Billie Joe Armstrong had lied to me and I had made a huge deal about it. I was lying to Billie Joe, and I was making a big deal out of this.

I was disgusting.

I sobbed lightly into my husbands’ chest, grabbing hold of his t-shirt and taking in his smell. He smelt strongly of cigarettes, in which I’m sure he had just come back from smoking when he had heard me sobbing. Billie Joe placed his chin on the top of my head and then pulled it away, only to press his lips against my forehead.

“What’s going on, Joe?”

I sobbed lightly into his chest. “I don’t know,” I whimpered.

For what seemed the hundredth time that day, a silence came over the two of us.

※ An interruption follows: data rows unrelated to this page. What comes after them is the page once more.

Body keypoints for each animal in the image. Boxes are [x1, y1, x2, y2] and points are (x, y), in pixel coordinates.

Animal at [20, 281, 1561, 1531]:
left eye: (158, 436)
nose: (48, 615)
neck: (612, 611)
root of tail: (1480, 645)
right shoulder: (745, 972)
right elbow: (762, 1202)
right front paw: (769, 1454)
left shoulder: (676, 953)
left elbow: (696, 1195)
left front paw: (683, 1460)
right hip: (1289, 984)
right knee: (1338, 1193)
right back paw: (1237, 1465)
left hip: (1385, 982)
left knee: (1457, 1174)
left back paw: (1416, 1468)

I could feel his body tense slightly every now and then as he stood in front of me, his arms still wrapped tightly around my pathetic and shaking body. “I think you do know,” he murmured.

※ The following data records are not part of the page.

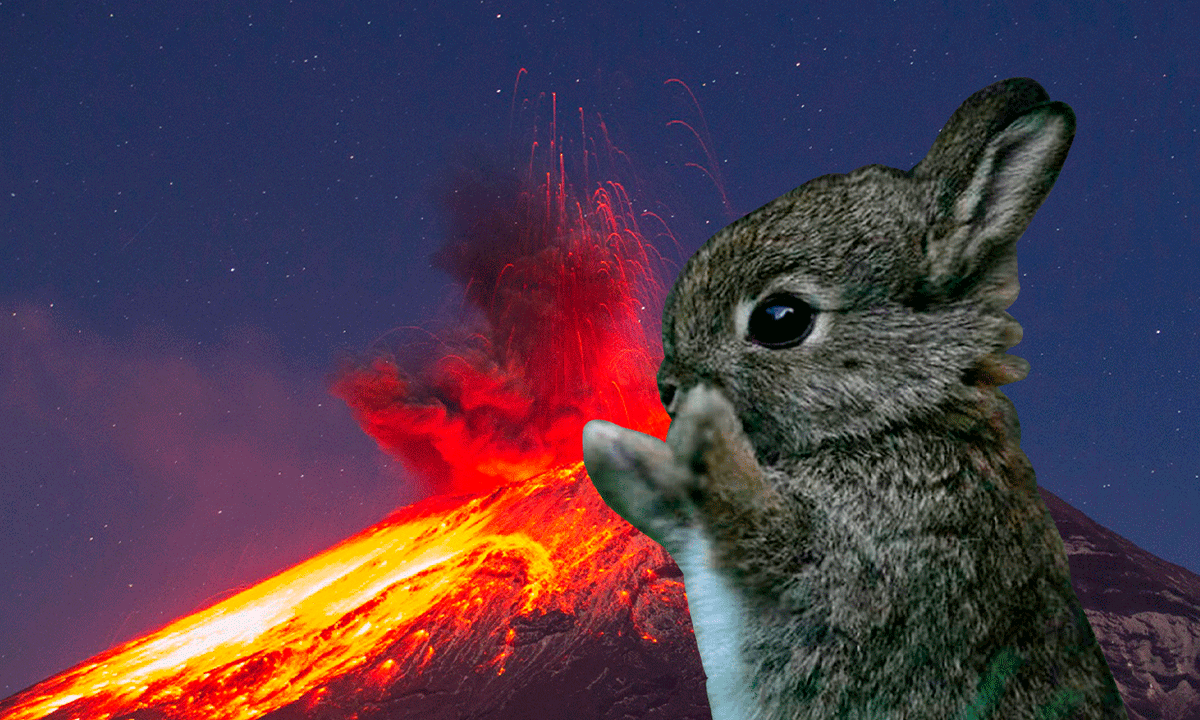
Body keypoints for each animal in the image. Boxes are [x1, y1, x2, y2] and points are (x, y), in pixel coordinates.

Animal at [582, 78, 1128, 720]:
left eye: (781, 318)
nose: (668, 386)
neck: (900, 418)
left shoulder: (861, 556)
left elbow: (752, 519)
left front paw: (699, 431)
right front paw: (612, 445)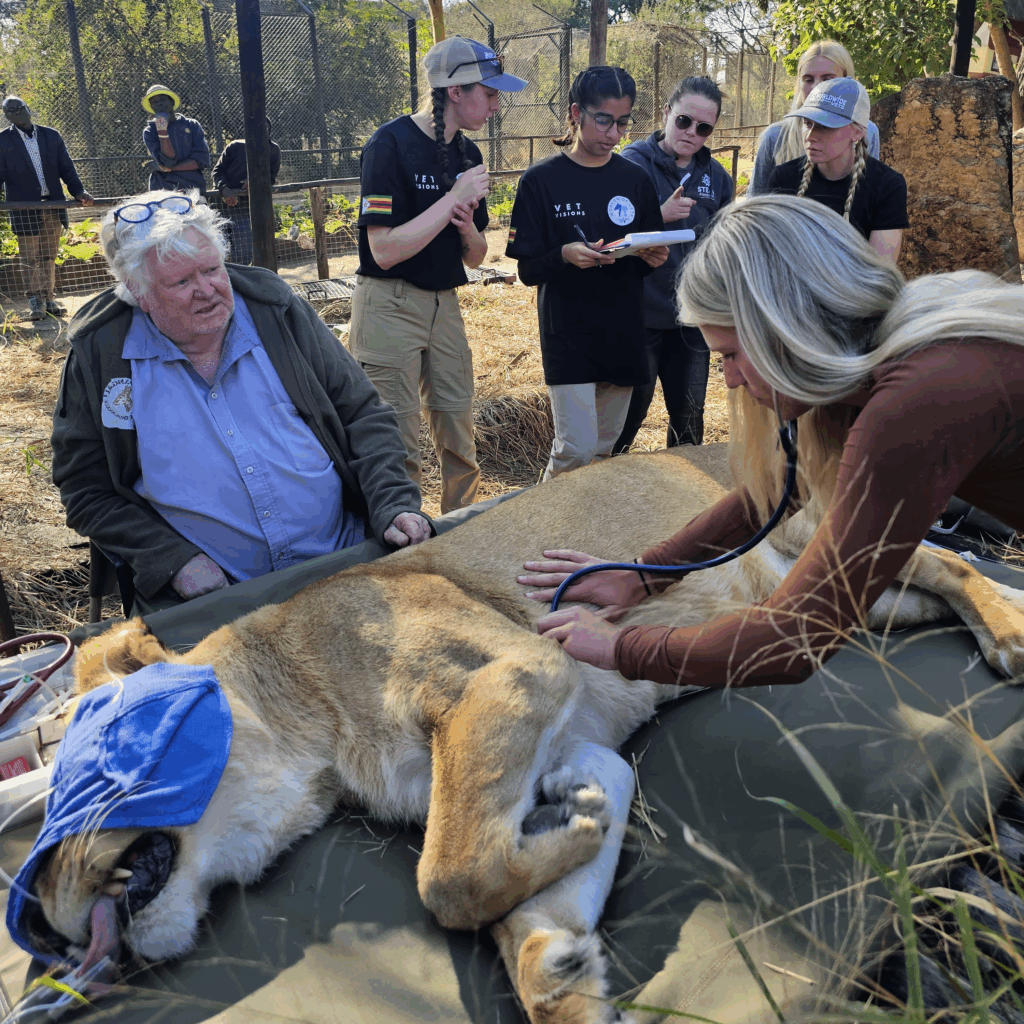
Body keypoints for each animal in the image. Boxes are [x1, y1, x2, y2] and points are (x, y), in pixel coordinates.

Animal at [13, 446, 1024, 1024]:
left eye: (73, 771)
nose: (42, 935)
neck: (300, 712)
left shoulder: (512, 671)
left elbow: (447, 879)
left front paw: (569, 833)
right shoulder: (573, 744)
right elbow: (514, 891)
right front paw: (564, 957)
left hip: (835, 532)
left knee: (952, 561)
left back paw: (1009, 631)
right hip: (830, 609)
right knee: (914, 593)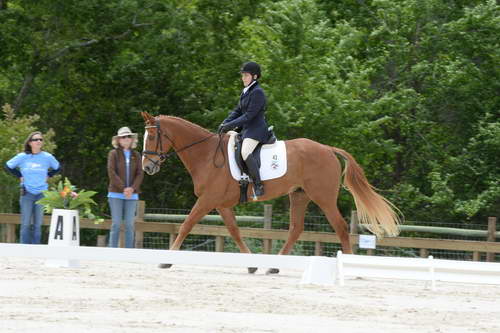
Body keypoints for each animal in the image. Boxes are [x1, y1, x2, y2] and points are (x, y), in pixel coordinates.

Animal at [143, 111, 400, 272]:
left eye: (153, 136)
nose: (147, 167)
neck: (206, 154)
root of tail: (327, 149)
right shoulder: (221, 204)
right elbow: (234, 231)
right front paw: (251, 264)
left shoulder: (208, 200)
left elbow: (186, 225)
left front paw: (167, 260)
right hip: (299, 195)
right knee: (296, 229)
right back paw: (275, 266)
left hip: (323, 197)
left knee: (340, 226)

“I don’t,” I lied, “I don’t know.”

“I don’t believe you.”

That was the final blow. Billie Joe Armstrong had said it with no emotion at all, but it killed me. I didn’t deserve his trust, because I was lying to him, but the fact that he no longer believed me hurt. I tore myself away from him and glared at him through tear filled eyes. “Thank you,” I whispered.

I slid off the counter and stumbled through the doorway into the bedroom, Billie Joe following closely. I fell onto the bed roughly and buried my head into a pillow. “Do you need sleep?”

I didn’t answer.

“Because I’ll let you sleep if you want. I’ll take Sydney downstairs to get something to eat and get you something, too, if you’re hungry and you can just sleep. I think that’d be best for now, Joe.”

“I don’t care,” I admitted into the pillow.

The bed sunk next to me as my husband sat down. “Don’t be like this. You’ve been shutting me out of your life lately, Joe. I just want to know what’s wrong. You cry every day. You’re depressed. We’ve been married for thirteen years and you’ve never been depressed or cried this much. I know you know what’s wrong, but you refuse to tell me.”

“I’m a terrible wife.”

“No,” he murmured, placing a hand on my back and gently rubbing circles on it. “But I think this vacation would be so much better if you told me what was wrong.. I wouldn’t be mad.”

No, of course not. You’d just hate me and want a divorce.

I sobbed lightly into the pillow at his words and the thought of a divorce.

I sobbed because I had honestly, scarily gone crazy.

My husband lay down next to me and pressed his face against my own, kissing my temple. “Come on baby, just tell me.”

He thought he was close to finding out. Billie Joe Armstrong knew me like a book that he’d read hundreds of times, and he knew that when I was crying I told everything.

“I’m crazy.”

Billie Joe laughed, taking his face away from my cheek. “What?”

I sat up slowly, clearing my eyes with the back of my hands. “What would you do if I was crazy, Billie?”

He chuckled again while also sitting up. “You’re not crazy, baby.”

“I’m a liar, though.”

A smile danced on Billie Joe’s lips. “I don’t think so.”

I closed my eyes slowly, my mind buzzing with thoughts. “Why not?”

A pair of lips caressed my own, fingers brushing my own and entwining themselves as I felt my hand being taken. Billie Joe’s free hand slid around the back of my neck, rubbing it gently. “Because you’re an amazing person. You’re much better moraled than I.” There was hesitation, and then he smiled widely, his voice and tone soft. “I would never marry a liar.”